Junge Menschen, die gegen den Klimawandel demonstrieren und manchen Älteren zu radikal sind. Oder die Alterung der Gesellschaft und die Kosten dafür, die vor allem die arbeitende Bevölkerung zu tragen hat. Das sind nur zwei Beispiele dafür, dass die Balance zwischen den Generationen unter Druck ist.
Driften die Altersgruppen deshalb auseinander? Das Berner Generationenhaus, eine Institution mit Begegnungs-, Beratungs- und Kulturangeboten, wollte es genauer wissen, und liess die Befindlichkeit und den Zusammenhalt der Generationen untersuchen. Die gute Nachricht dieses Generationenbarometers: Einen tiefen Graben gibt es nicht.
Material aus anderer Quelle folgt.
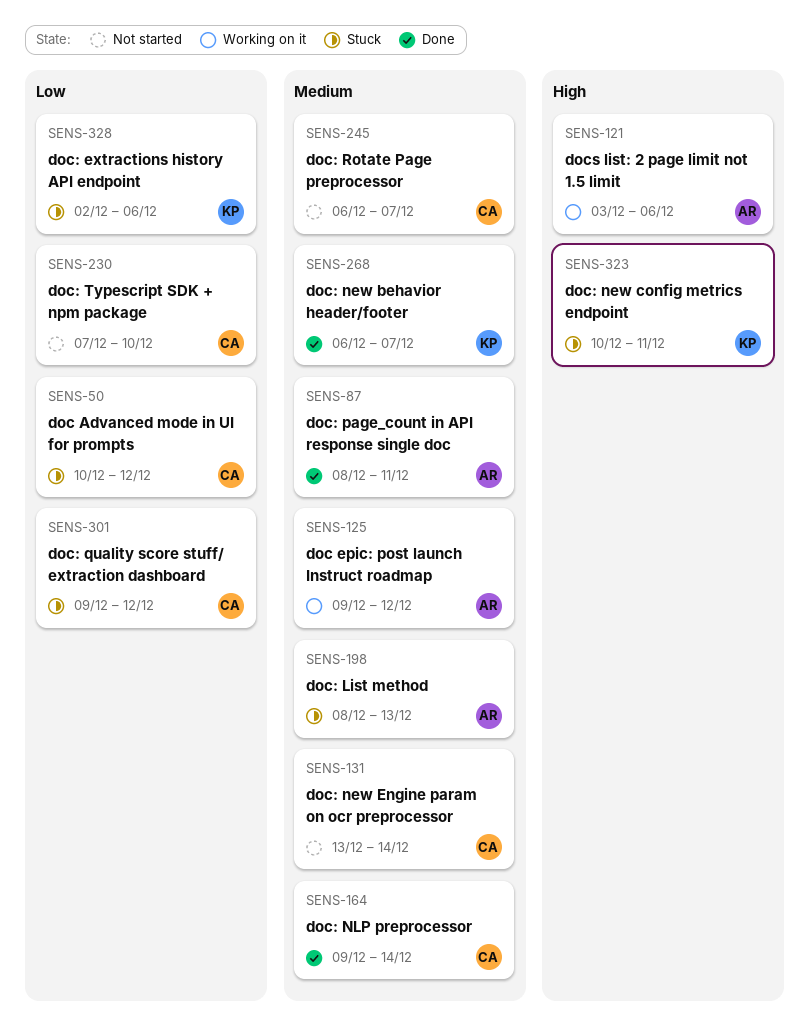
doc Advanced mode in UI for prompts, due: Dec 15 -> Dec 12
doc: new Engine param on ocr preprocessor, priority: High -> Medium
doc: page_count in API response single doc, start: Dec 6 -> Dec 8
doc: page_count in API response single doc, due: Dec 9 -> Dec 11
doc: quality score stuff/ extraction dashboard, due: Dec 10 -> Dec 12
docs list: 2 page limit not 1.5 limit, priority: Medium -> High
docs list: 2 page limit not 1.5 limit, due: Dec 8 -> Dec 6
Andere Bruchlinien in der Gesellschaft werden stärker empfunden. So finden 71 Prozent der Befragten, die Schweiz drifte zwischen Arm und Reich auseinander, 57 Prozent geben an, es gebe eine Kluft zwischen links und rechts. Für 49 Prozent gibt es einen Stadt-Land-Konflikt. Doch nur 33 Prozent finden, zwischen Alt und Jung tue sich ein Graben auf. Diese Bruchlinie wird gleich stark empfunden wie der Röstigraben.
Lasten tragen die Jungen
Detlef Vögeli ist verantwortlich für das Veranstaltungsprogramm im Generationenhaus. Ihn überrascht dieses Ergebnis nicht. «Das deckt sich ja auch mit unseren Erfahrungen vor allem zu Beginn der Coronakrise, wir erlebten eine grosse Generationensolidarität.»
Zugleich zeige die Studie aber auch die Befürchtungen, dass die Auswirkungen des Klimawandels, der Sicherung der Altersvorsorge oder des Wandels der Arbeitswelt vor allem die jüngere Generation zu tragen habe.
Junge sollen mehr Rücksicht nehmen
Eine weitere Erkenntnis des Generationenbarometers: Die Gesellschaft erwartet von den jüngeren Menschen mehr als von den Älteren, wie Studienautor Michael Hermann vom Forschungsinstitut Sotomo erklärt. «So wird von den Jungen etwa erwartet, dass sie mehr Rücksicht nehmen, weniger fliegen, wenn sie schon ökologisch sind. Oder, dass sie sich stärker politisch beteiligen.»
Beim Beitrag, den die ältere Generation leisten könnte, sind die Befragten zurückhaltender. Am häufigsten geäussert wird der Wunsch, dass die Seniorinnen und Senioren Infrastrukturen wie den öffentlichen Verkehr weniger zu Stosszeiten nutzen.
Gemeinschaftsdienst für alle
Das Generationenbarometer geht auch der Frage nach, welche politischen Reformen einen Beitrag zum gesellschaftlichen Zusammenhalt der Altersgruppen leisten könnten. Besonders gut kommt ein obligatorischer Gemeinschaftsdienst für alle Männer und Frauen ab 18 Jahren an. 74 Prozent der Befragten finden einen solchen Dienst, der beim Militär, aber auch in der Pflege geleistet werden könnte, eine gute oder sehr gute Idee. 24 Prozent sind sehr oder eher dagegen.
Detlef Vögeli vom Generationenhaus kann einem solchen Dienst durchaus Positives abgewinnen. Er könnte zum Beispiel helfen, die Altenpflege zu entlasten. Doch Vögeli hat auch einen Einwand: «Die Frage ist aber für die Balance der Generationen, ob man da nicht auch wieder vor allem der jüngeren Generation mehr Last auferlegt.»
Stimmrecht ab 16 kommt schlecht an
Eine Reform zugunsten der jüngeren Generation wäre die Einführung des Stimm- und Wahlrechtsalters 16, Jugendliche würden damit politisch stärker beteiligt. In der Herbstsession sagte der Nationalrat Ja zu einem entsprechenden Vorstoss.
Im Generationenbaromter findet das allerdings nur wenig Anklang. Während sich dies 28 Prozent der Befragten klar oder eher vorstellen könnten, wollen 69 Prozent davon deutlich oder eher nichts wissen.